眾所周知,《雷雨》是時年僅23歲曹禺的處女作也是成名作。然而多不為人所知的卻是,自劇本誕生以來,幾乎所有的舞臺演出都會考慮演出時長而刪減了原作中的序幕和尾聲部分。“彼之敝屣,我之珍寶。”就澎湃新聞記者現場觀摩,過往付之闕如的序幕和尾聲得以重見天日,正是“鬼才”導演李六乙此番依據1936年發表的劇本單行本排演,再造經典的不二抓手。
《雷雨》劇照(攝影 李春光)
過了臘八就是年,1月8日的北京氣溫驟降。與此相映,原著劇本中的序幕和尾聲正是放在了飛雪漫天、寒冬臘月的時節——不復過往演出,開場就是雷聲陣陣溽熱的盛夏,時空的錯位先就牢牢吸引了觀眾的目光:昔日富麗堂皇的周公館,在十年后已經變成了一座教堂附設的醫院,照應了劇中不斷提及的周公館將要搬家的提示。“蒼白的老年人”周樸園步履蹣跚,前來看望長期住院的侍萍和蘩漪(一個在樓下,一個在樓上),她們也都變成了“頭發斑白的老婦人”。
胡軍飾演周樸園
胡軍的出場,活畫了曹禺在序幕中對周樸園的描寫:“頭發斑白,眼睛沉靜而憂郁,他的下顎有蒼白的短須,臉上滿是皺紋。他戴著一副金邊眼鏡,進門后,也取下來,放在眼鏡盒內,手有些顫。他搓弄一下子,衰弱地咳嗽兩聲。”而通過兩位修女(姑甲、姑乙)的絮語,則交代了變故后侍萍和蘩漪的情狀,她們都瘋了……至于逢迎貪婪的魯貴,序幕給出交代是“一天晚上喝酒喝得太多,死了的。”或許正是出于這一筆帶過的結局,此次新排版《雷雨》干脆在拿掉了這個的市儈,也讓劇中人物的精神疆域更為純粹。
受西方戲劇理論影響,《雷雨》劇本嚴格按照“三一律”鋪排劇情——一個故事三幕戲,從頭到尾在一地、一天內完成。在1936年版劇作單行本序言中,曹禺本人曾介紹了添加序幕和尾聲的用意,“是想送看戲的人們回家,帶著一種哀靜的心情……而不是惶惑的,恐怖的,回念著《雷雨》像一場噩夢,死亡,慘痛如一只鉗子似地夾住人的心靈,喘不出一口氣來。”
《雷雨》劇照
悖德亂倫、兒女橫死,年輕的劇作家或許在當年就意識到《雷雨》三幕劇中呈現的慘烈故事會給觀眾帶來的沖擊,是以他才要在劇情之外加上序幕和尾聲,通過書寫十年后人與事的境況,力求在拉開同主體故事時空距離的同時,也造成一種“欣賞的距離”,用以緩和觀眾緊張的情緒。
而在今天,當《雷雨》的故事世人早已耳熟能詳,序幕和尾聲的再現,則不僅成了觀劇情緒的“緩沖墊”,更是包裹回顧了那一夜的“雷雨”,制造了重審與悲憫——何謂重審?毋庸諱言,所有《雷雨》的演出版本,都是不同時代、不同歷史時期下藝術觀念的呈現。過往我們把該劇的主題解讀為“反封建和個性解放”并無過錯,問題在于僅僅把這部戲限定在“社會問題劇”的范疇,就會忽略了它本身獨具的文化意蘊。

記錄 =>
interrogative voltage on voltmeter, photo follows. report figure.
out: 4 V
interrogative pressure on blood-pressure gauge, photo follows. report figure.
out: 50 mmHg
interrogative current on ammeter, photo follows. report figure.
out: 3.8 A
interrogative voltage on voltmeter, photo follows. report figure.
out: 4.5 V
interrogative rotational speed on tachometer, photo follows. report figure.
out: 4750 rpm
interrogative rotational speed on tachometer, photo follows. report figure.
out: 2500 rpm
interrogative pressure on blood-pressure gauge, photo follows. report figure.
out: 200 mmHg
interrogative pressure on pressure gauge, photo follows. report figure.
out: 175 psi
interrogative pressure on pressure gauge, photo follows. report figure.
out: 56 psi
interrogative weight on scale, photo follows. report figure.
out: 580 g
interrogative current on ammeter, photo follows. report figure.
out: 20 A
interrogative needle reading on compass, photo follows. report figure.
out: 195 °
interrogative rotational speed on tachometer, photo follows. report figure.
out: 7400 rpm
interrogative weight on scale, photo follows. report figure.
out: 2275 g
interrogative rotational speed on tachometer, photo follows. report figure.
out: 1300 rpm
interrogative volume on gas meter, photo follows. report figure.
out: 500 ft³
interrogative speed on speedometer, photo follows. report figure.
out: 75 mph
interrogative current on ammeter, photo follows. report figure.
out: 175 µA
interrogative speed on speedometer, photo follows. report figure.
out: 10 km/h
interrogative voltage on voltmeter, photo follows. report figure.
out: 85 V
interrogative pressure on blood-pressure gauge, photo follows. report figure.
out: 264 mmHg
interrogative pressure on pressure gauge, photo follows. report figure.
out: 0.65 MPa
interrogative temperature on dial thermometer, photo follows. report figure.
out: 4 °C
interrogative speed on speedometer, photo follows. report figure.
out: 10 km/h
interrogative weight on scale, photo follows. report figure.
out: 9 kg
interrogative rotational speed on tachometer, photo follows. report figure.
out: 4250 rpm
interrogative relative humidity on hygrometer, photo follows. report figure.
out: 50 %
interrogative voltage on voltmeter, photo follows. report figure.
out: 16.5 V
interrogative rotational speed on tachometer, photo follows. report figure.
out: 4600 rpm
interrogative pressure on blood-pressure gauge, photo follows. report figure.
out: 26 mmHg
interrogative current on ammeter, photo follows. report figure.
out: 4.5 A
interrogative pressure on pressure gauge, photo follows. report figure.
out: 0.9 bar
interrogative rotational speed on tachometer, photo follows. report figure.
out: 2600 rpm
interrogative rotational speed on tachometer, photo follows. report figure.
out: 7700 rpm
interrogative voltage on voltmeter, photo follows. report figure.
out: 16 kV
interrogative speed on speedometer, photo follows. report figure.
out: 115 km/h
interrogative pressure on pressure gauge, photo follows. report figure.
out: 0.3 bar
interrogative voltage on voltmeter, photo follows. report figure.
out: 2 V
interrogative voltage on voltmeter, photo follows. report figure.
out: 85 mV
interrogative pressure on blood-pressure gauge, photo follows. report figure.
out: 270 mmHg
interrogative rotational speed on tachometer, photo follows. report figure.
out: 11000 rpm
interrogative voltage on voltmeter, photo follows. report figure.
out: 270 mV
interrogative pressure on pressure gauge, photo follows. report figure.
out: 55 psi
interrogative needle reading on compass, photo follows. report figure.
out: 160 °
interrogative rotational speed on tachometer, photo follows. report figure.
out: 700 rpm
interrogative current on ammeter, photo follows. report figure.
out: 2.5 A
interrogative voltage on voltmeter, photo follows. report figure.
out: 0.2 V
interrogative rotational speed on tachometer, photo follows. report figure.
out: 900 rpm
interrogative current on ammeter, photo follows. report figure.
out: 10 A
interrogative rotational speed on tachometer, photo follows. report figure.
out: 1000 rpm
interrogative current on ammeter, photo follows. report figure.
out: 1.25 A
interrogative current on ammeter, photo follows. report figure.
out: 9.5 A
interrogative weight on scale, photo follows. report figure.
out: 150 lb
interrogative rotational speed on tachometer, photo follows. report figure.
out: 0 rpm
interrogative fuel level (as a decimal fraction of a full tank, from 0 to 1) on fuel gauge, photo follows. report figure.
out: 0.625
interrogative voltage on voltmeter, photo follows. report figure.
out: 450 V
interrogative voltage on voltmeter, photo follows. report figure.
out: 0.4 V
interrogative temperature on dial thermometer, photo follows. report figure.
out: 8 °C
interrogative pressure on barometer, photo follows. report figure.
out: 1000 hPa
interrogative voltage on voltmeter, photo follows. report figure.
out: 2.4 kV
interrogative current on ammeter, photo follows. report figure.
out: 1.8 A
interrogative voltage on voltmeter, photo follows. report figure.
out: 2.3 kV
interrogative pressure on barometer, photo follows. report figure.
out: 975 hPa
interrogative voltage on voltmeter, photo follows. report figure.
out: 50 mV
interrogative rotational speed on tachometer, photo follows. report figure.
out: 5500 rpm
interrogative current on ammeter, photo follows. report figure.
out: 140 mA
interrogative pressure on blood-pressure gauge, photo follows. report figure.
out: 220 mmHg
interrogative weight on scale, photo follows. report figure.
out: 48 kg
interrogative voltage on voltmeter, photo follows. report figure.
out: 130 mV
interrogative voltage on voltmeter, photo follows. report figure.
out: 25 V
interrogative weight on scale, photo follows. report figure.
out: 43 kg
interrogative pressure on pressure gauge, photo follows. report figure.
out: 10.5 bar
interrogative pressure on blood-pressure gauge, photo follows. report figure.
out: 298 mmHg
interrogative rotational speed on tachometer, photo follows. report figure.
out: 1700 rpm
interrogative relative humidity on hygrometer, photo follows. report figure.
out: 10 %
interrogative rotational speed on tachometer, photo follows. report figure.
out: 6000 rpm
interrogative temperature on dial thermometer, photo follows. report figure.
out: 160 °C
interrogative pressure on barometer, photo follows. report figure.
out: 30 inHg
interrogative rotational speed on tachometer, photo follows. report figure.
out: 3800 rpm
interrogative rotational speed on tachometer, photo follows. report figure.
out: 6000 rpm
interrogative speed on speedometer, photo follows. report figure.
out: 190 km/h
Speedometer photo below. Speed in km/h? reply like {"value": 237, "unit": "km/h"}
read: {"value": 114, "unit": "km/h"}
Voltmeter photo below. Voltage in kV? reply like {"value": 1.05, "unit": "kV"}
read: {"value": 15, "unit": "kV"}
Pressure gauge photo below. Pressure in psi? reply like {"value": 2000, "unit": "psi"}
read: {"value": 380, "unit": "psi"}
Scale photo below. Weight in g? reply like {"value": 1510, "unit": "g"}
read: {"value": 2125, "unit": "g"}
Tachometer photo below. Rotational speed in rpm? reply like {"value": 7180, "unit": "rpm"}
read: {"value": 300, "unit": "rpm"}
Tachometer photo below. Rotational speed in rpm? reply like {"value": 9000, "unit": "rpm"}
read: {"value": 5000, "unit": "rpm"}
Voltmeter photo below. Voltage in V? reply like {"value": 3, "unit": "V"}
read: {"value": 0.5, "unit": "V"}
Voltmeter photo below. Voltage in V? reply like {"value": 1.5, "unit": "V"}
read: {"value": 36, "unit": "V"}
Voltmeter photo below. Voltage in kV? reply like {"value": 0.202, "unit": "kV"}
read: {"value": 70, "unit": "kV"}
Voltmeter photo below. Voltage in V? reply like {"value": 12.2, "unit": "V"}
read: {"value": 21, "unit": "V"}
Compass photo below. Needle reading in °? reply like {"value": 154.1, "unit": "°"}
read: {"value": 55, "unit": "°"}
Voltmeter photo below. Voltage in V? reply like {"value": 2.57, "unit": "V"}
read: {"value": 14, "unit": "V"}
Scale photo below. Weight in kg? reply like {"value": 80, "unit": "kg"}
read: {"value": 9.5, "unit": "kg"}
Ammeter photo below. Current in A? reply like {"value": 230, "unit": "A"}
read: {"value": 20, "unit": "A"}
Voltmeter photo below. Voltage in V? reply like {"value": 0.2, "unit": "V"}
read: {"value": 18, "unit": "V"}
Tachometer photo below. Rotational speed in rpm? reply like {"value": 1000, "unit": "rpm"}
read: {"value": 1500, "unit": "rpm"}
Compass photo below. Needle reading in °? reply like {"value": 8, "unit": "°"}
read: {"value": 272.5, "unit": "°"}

練習題目 =>
(1) 依據《雷雨》文章,逐一判斷以下說法是否與文中相符,各答「是」或「否」,並照錄文中起決定作用的字句:(a)李六乙此次依據1936年發表的劇本單行本排演;(b)序幕中,周公館十年後變成了一所學校;(c)魯貴在序幕中的結局是病死。
(2) 請從《雷雨》文章中照原文複述一段:以含有“過了臘八就是年,1月8日的北”的字句開頭,到“劇中人物的精神疆域更為純粹。”結束。
(3) 根據《雷雨》文章,曹禺寫出這部處女作時年紀多大?

參考答案 =>
(1)
(a)是。「正是“鬼才”導演李六乙此番依據1936年發表的劇本單行本排演」
(b)否。「在十年后已經變成了一座教堂附設的醫院」
(c)否。「一天晚上喝酒喝得太多,死了的。」

(2)
過了臘八就是年,1月8日的北京氣溫驟降。與此相映,原著劇本中的序幕和尾聲正是放在了飛雪漫天、寒冬臘月的時節——不復過往演出,開場就是雷聲陣陣溽熱的盛夏,時空的錯位先就牢牢吸引了觀眾的目光:昔日富麗堂皇的周公館,在十年后已經變成了一座教堂附設的醫院,照應了劇中不斷提及的周公館將要搬家的提示。“蒼白的老年人”周樸園步履蹣跚,前來看望長期住院的侍萍和蘩漪(一個在樓下,一個在樓上),她們也都變成了“頭發斑白的老婦人”。
胡軍飾演周樸園
胡軍的出場,活畫了曹禺在序幕中對周樸園的描寫:“頭發斑白,眼睛沉靜而憂郁,他的下顎有蒼白的短須,臉上滿是皺紋。他戴著一副金邊眼鏡,進門后,也取下來,放在眼鏡盒內,手有些顫。他搓弄一下子,衰弱地咳嗽兩聲。”而通過兩位修女(姑甲、姑乙)的絮語,則交代了變故后侍萍和蘩漪的情狀,她們都瘋了……至于逢迎貪婪的魯貴,序幕給出交代是“一天晚上喝酒喝得太多,死了的。”或許正是出于這一筆帶過的結局,此次新排版《雷雨》干脆在拿掉了這個的市儈,也讓劇中人物的精神疆域更為純粹。

(3) 23歲。